Nitrogen dibutuhkan untuk mensintesa protein. Menurut Parson et al.

(1984), nitrogen di laut terutama berada dalam bentuk molekul-molekul nitrogen dan garam-garam anorganik seperti nitrat, nitrit dan amonia dan beberapa senyawa nitrogen organik. Pada umumnya nitrogen diabsorbsi oleh fitoplankton dalam bentuk nitrat (NO3-N) dan ammonia (NH3-N). Fitoplankton lebih banyak menyerap NH3-N dibandingkan dengan NO3-N karena lebih banyak dijumpai di perairan baik dalam kondisi aerobik maupun anaerobik (Welch, 1980). Selain itu

17 penggunaan N-NO3 membutuhkan penambahan energi seperti adanya enzim nitrat reduktase.

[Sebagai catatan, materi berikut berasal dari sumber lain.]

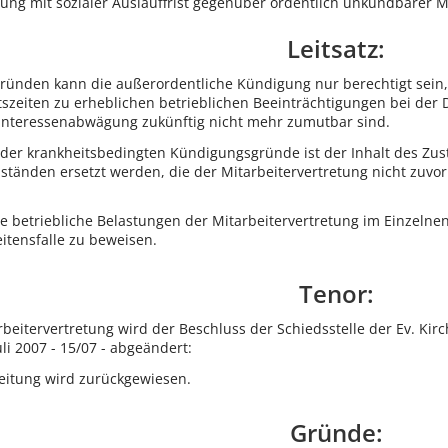
ung mit sozialer Auslauffrist gegenüber ordentlich unkündbarer M
Leitsatz:
Gründen kann die außerordentliche Kündigung nur berechtigt sein
tszeiten zu erheblichen betrieblichen Beeinträchtigungen bei der
nteressenabwägung zukünftig nicht mehr zumutbar sind.
g der krankheitsbedingten Kündigungsgründe ist der Inhalt des Zu
tänden ersetzt werden, die der Mitarbeitervertretung nicht zuvor
che betriebliche Belastungen der Mitarbeitervertretung im Einzeln
itensfalle zu beweisen.
Tenor:
beitervertretung wird der Beschluss der Schiedsstelle der Ev. Kir
uli 2007 - 15/07 - abgeändert:
leitung wird zurückgewiesen.
Gründe:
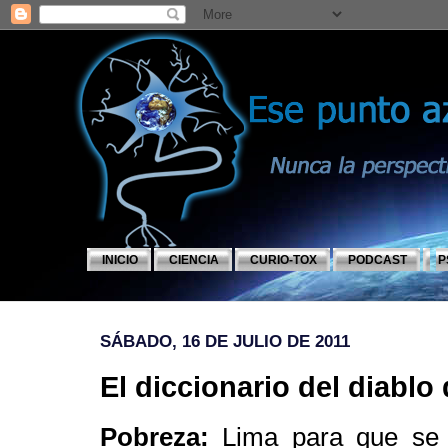
INICIO
CIENCIA
CURIO-TOX
PODCAST
P
SÁBADO, 16 DE JULIO DE 2011
El diccionario del diablo
Pobreza:
Lima para que se af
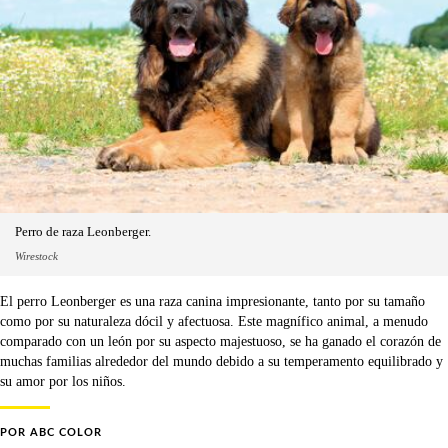
Perro de raza Leonberger.
Wirestock
El perro Leonberger es una raza canina impresionante, tanto por su tamaño
como por su naturaleza dócil y afectuosa. Este magnífico animal, a menudo
comparado con un león por su aspecto majestuoso, se ha ganado el corazón de
muchas familias alrededor del mundo debido a su temperamento equilibrado y
su amor por los niños.
POR
ABC COLOR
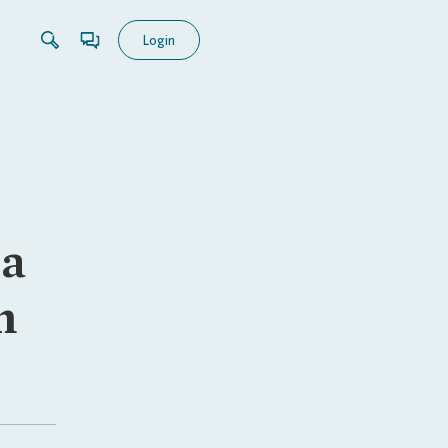
Login
ia
m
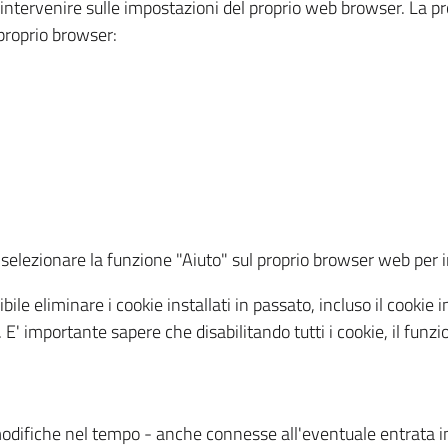
a intervenire sulle impostazioni del proprio web browser. La p
l proprio browser:
ti, selezionare la funzione "Aiuto" sul proprio browser web pe
bile eliminare i cookie installati in passato, incluso il cooki
to. E' importante sapere che disabilitando tutti i cookie, il fu
odifiche nel tempo - anche connesse all'eventuale entrata in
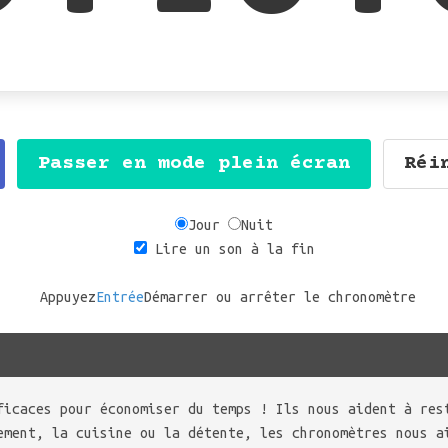
Passer en mode plein écran
Réi
Jour
Nuit
Lire un son à la fin
Appuyez
Entrée
Démarrer ou arrêter le chronomètre
ficaces pour économiser du temps ! Ils nous aident à res
ement, la cuisine ou la détente, les chronomètres nous a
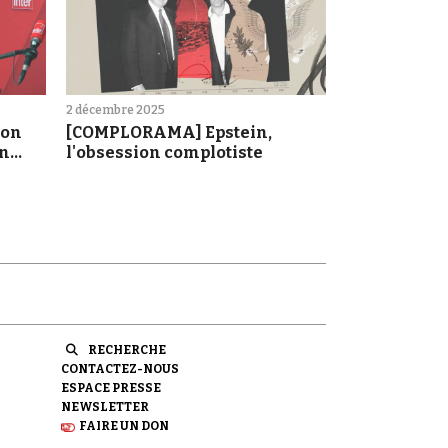
2 décembre 2025
'on
[COMPLORAMA] Epstein,
on
l'obsession complotiste
RECHERCHE
CONTACTEZ-NOUS
ESPACE PRESSE
NEWSLETTER
FAIRE UN DON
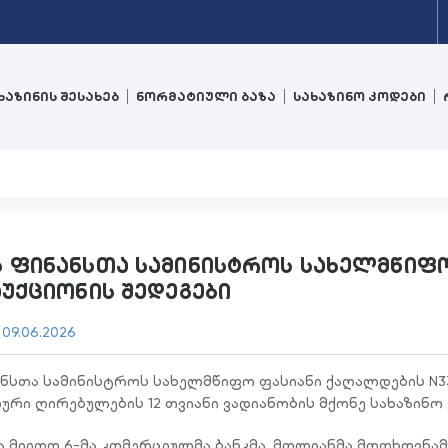
ხაზინის შესახებ
ნორმატიული ბაზა
სახაზინო კოდები
 ფინანსთა სამინისტროს სახელმწიფო
უქციონის შედეგები
:
09.06.2026
ნანსთა სამინისტროს სახელმწიფო ფასიანი ქაღალდების N33
ური ღირებულების 12 თვიანი ვადიანობის მქონე სახაზინო
 მიიღო 6-მა კომერციულმა ბანკმა. მთლიანმა მოთხოვნამ 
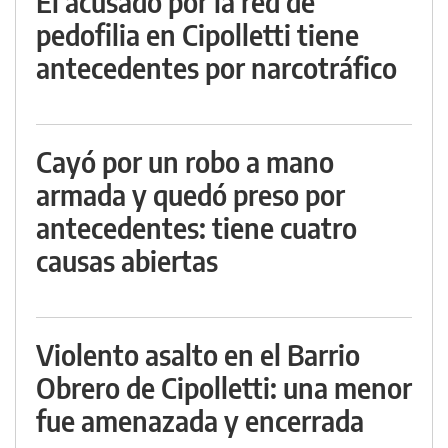
El acusado por la red de
pedofilia en Cipolletti tiene
antecedentes por narcotráfico
Cayó por un robo a mano
armada y quedó preso por
antecedentes: tiene cuatro
causas abiertas
Violento asalto en el Barrio
Obrero de Cipolletti: una menor
fue amenazada y encerrada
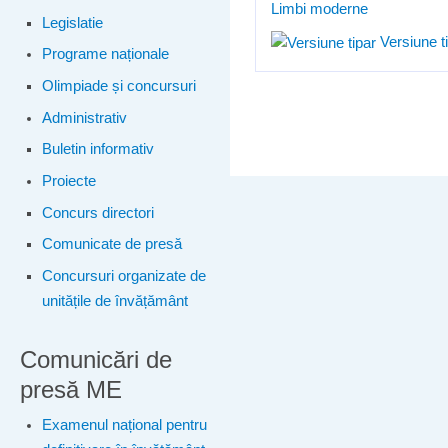
Limbi moderne
Legislatie
Versiune t
Programe naționale
Olimpiade și concursuri
Administrativ
Buletin informativ
Proiecte
Concurs directori
Comunicate de presă
Concursuri organizate de
unitățile de învățământ
Comunicări de
presă ME
Examenul național pentru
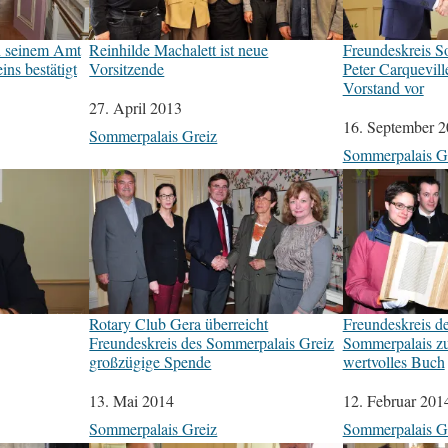
n seinem Amt
Reinhilde Machalett ist neue
Freundeskreis S
ins bestätigt
Vorsitzende
Peter Carquevill
Vorstand vor
Datum
27. April 2013
Datum
16. September 
In Bezug auf
Sommerpalais Greiz
In Bezug auf
Sommerpalais G
Rotary Club Gera überreicht
Freundeskreis d
Freundeskreis des Sommerpalais Greiz
Sommerpalais zu
großzügige Spende
wertvolles Buch
Datum
13. Mai 2014
Datum
12. Februar 201
In Bezug auf
Sommerpalais Greiz
In Bezug auf
Sommerpalais G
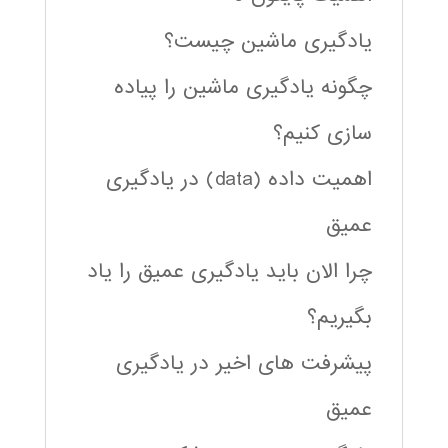
یادگیری ماشین چیست؟
چگونه یادگیری ماشین را پیاده
سازی کنیم؟
اهمیت داده (data) در یادگیری
عمیق
چرا الان باید یادگیری عمیق را یاد
بگیریم؟
پیشرفت های اخیر در یادگیری
عمیق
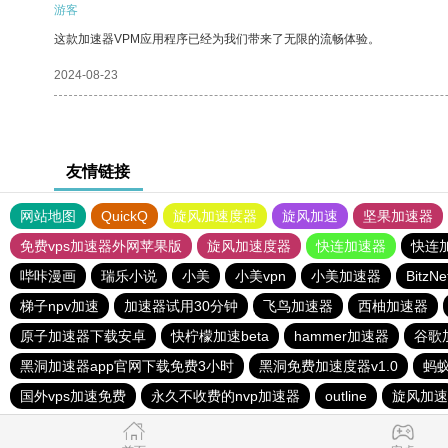
游客
这款加速器VPM应用程序已经为我们带来了无限的流畅体验。
2024-08-23
友情链接
网站地图
QuickQ
旋风加速度器
旋风加速
坚果加速器
免费vps加速器外网苹果版
旋风加速度器
快连加速器
快连
哔咔漫画
瑞乐小说
小美
小美vpn
小美加速器
Bitz
梯子npv加速
加速器试用30分钟
飞鸟加速器
西柚加速器
原子加速器下载安卓
快柠檬加速beta
hammer加速器
谷歌
黑洞加速器app官网下载免费3小时
黑洞免费加速度器v1.0
蚂
国外vps加速免费
永久不收费的nvp加速器
outline
旋风加速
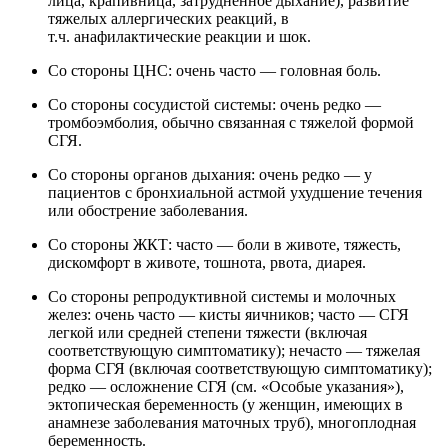
лица, крапивница, затрудненное дыхание), развитие
тяжелых аллергических реакций, в
т.ч. анафилактические реакции и шок.
Со стороны ЦНС: очень часто — головная боль.
Со стороны сосудистой системы: очень редко —
тромбоэмболия, обычно связанная с тяжелой формой
СГЯ.
Со стороны органов дыхания: очень редко — у
пациентов с бронхиальной астмой ухудшение течения
или обострение заболевания.
Со стороны ЖКТ: часто — боли в животе, тяжесть,
дискомфорт в животе, тошнота, рвота, диарея.
Со стороны репродуктивной системы и молочных
желез: очень часто — кисты яичников; часто — СГЯ
легкой или средней степени тяжести (включая
соответствующую симптоматику); нечасто — тяжелая
форма СГЯ (включая соответствующую симптоматику);
редко — осложнение СГЯ (см. «Особые указания»),
эктопическая беременность (у женщин, имеющих в
анамнезе заболевания маточных труб), многоплодная
беременность.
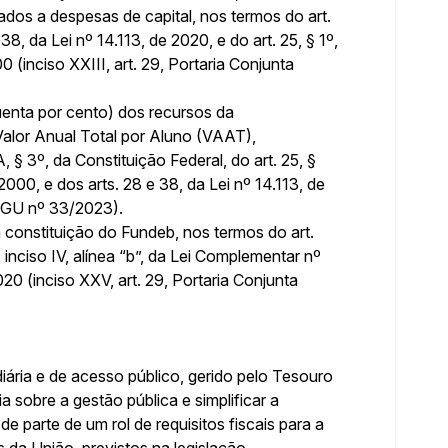
dos a despesas de capital, nos termos do art.
38, da Lei nº 14.113, de 2020, e do art. 25, § 1º,
0 (inciso XXIII, art. 29, Portaria Conjunta
enta por cento) dos recursos da
lor Anual Total por Aluno (VAAT),
, § 3º, da Constituição Federal, do art. 25, §
 2000, e dos arts. 28 e 38, da Lei nº 14.113, de
/CGU nº 33/2023).
 constituição do Fundeb, nos termos do art.
º, inciso IV, alínea “b”, da Lei Complementar nº
020 (inciso XXV, art. 29, Portaria Conjunta
ária e de acesso público, gerido pelo Tesouro
a sobre a gestão pública e simplificar a
e parte de um rol de requisitos fiscais para a
 da União, previstos na legislação.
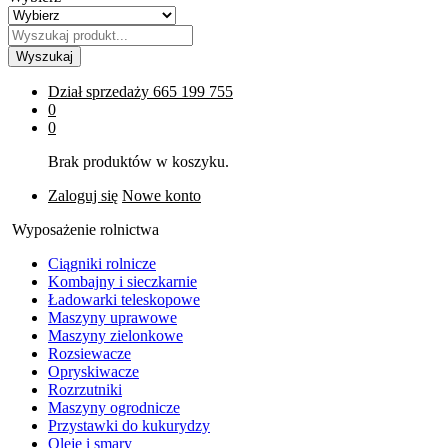
Wyszukaj
Dział sprzedaży
665 199 755
0
0
Brak produktów w koszyku.
Zaloguj się
Nowe konto
Wyposażenie rolnictwa
Ciągniki rolnicze
Kombajny i sieczkarnie
Ładowarki teleskopowe
Maszyny uprawowe
Maszyny zielonkowe
Rozsiewacze
Opryskiwacze
Rozrzutniki
Maszyny ogrodnicze
Przystawki do kukurydzy
Oleje i smary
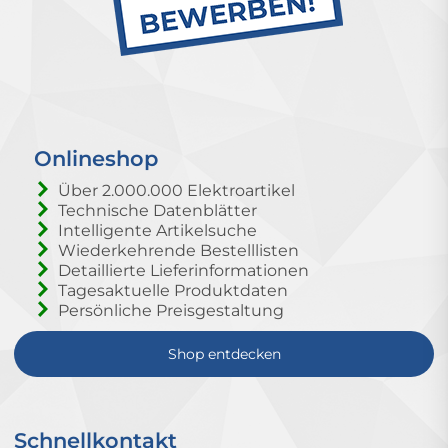
Onlineshop
Über 2.000.000 Elektroartikel
Technische Datenblätter
Intelligente Artikelsuche
Wiederkehrende Bestelllisten
Detaillierte Lieferinformationen
Tagesaktuelle Produktdaten
Persönliche Preisgestaltung
Shop entdecken
Schnellkontakt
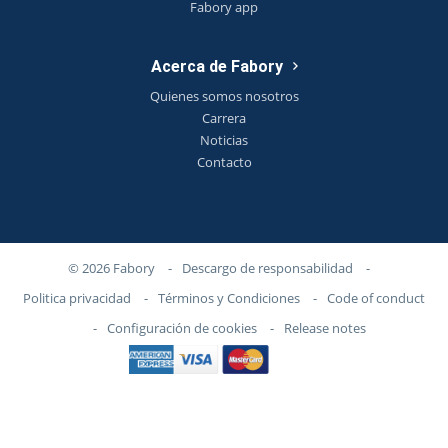
Fabory app
Acerca de Fabory
Quienes somos nosotros
Carrera
Noticias
Contacto
© 2026 Fabory
-
Descargo de responsabilidad
-
Politica privacidad
-
Términos y Condiciones
-
Code of conduct
-
Configuración de cookies
-
Release notes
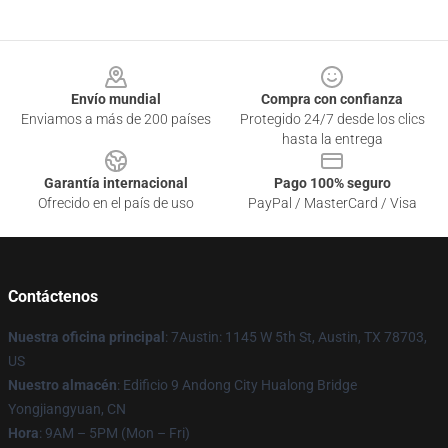
Footer
Envío mundial
Compra con confianza
Enviamos a más de 200 países
Protegido 24/7 desde los clics
hasta la entrega
Garantía internacional
Pago 100% seguro
Ofrecido en el país de uso
PayPal / MasterCard / Visa
Contáctenos
Nuestra oficina principal
: 7Austin: 1145 W 5th St, Austin, TX 78703,
US
Nuestro almacén
: Edificio 9 Andong City Hualong Bridge
Yongjiangyuan, CN
Hora
: 9AM – 5PM (Mon – Fri)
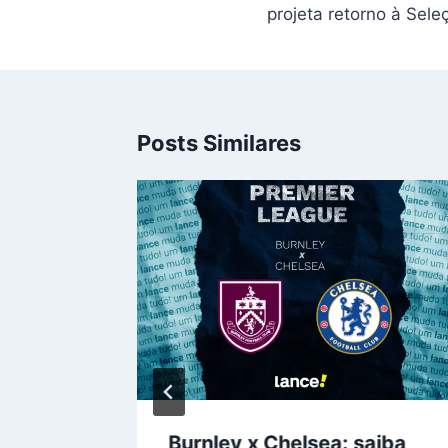
Post
projeta retorno à Seleç
Posts Similares
soma
Burnley x Chelsea: saiba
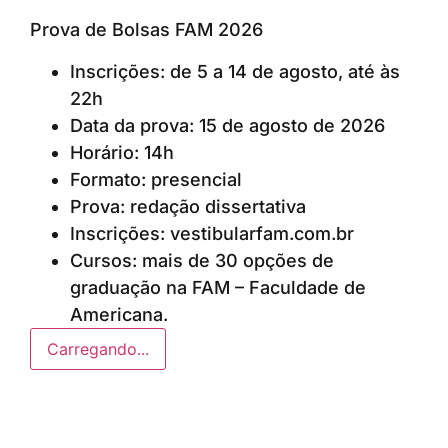
Prova de Bolsas FAM 2026
Inscrições: de 5 a 14 de agosto, até às
22h
Data da prova: 15 de agosto de 2026
Horário: 14h
Formato: presencial
Prova: redação dissertativa
Inscrições: vestibularfam.com.br
Cursos: mais de 30 opções de
graduação na FAM – Faculdade de
Americana.
Carregando...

Pada umumnya konsentrasi nitrogen di perairan laut berkisar 0,01-50 μg/l untuk nitrat, 0,01-5 μg/l untuk nitrit dan 0,1-5 μg/l untuk amonia serta 0,2-2 μg/l untuk asam amino (Clark et al. 1972; Riley dan Segar 1970 dalam Parson et al.

1984). Sedang untuk pertumbuhan optimal fitoplankton menurut Mackenthum (1969) dalam Tambaru (2008) memerlukan kandungan nitrat berkisar 0,9-3,5 mg/l. Secara lebih khusus Ketchum (1939) dalam Parson et al. (1984) menjelaskan bahwa kebutuhan minimum nitrat yang dapat diserap oleh diatom berkisar 0,001-0,007 mg/l.

Dalam bentuk fosfor, fitoplankton menggunakan fosfat (PO4) untuk pertumbuhannya (Goldman dan Horne 1983). Fosfat mempengaruhi penyebaran fitoplankton khususnya diatom (Vollenweider 1968 diacu dalam Tambaru 2008). Fosfat menjadi faktor pembatas baik secara spasial maupun temporal. Konsentrasi fosfor di perairan umum berkisar 0,001-0,005 mg/l (Boyd 1982 diacu dalam Effendie 2003). Kandungan fosfat yang optimum untuk pertumbuhan fitoplankton berkisar 0,09-1,80 mg/l (Mackenthum 1969 diacu dalam Tambaru 2008). Pada perairan yang memiliki konsentrasi fosfat yang rendah (0,00-0,02 mg/l) akan didominasi oleh diatom, pada perairan dengan konsentrasi fosfat sedang (0,02-0,05 mg/l) akan dijumpai jenis Chlorophyceae yang berlimpah dan perairan yang memiliki konsentrasi fosfat tinggi (>0,10 mg/l) maka jenis Cyanophyceae menjadi dominan (Prowse 1946 dalam Tambaru 2008).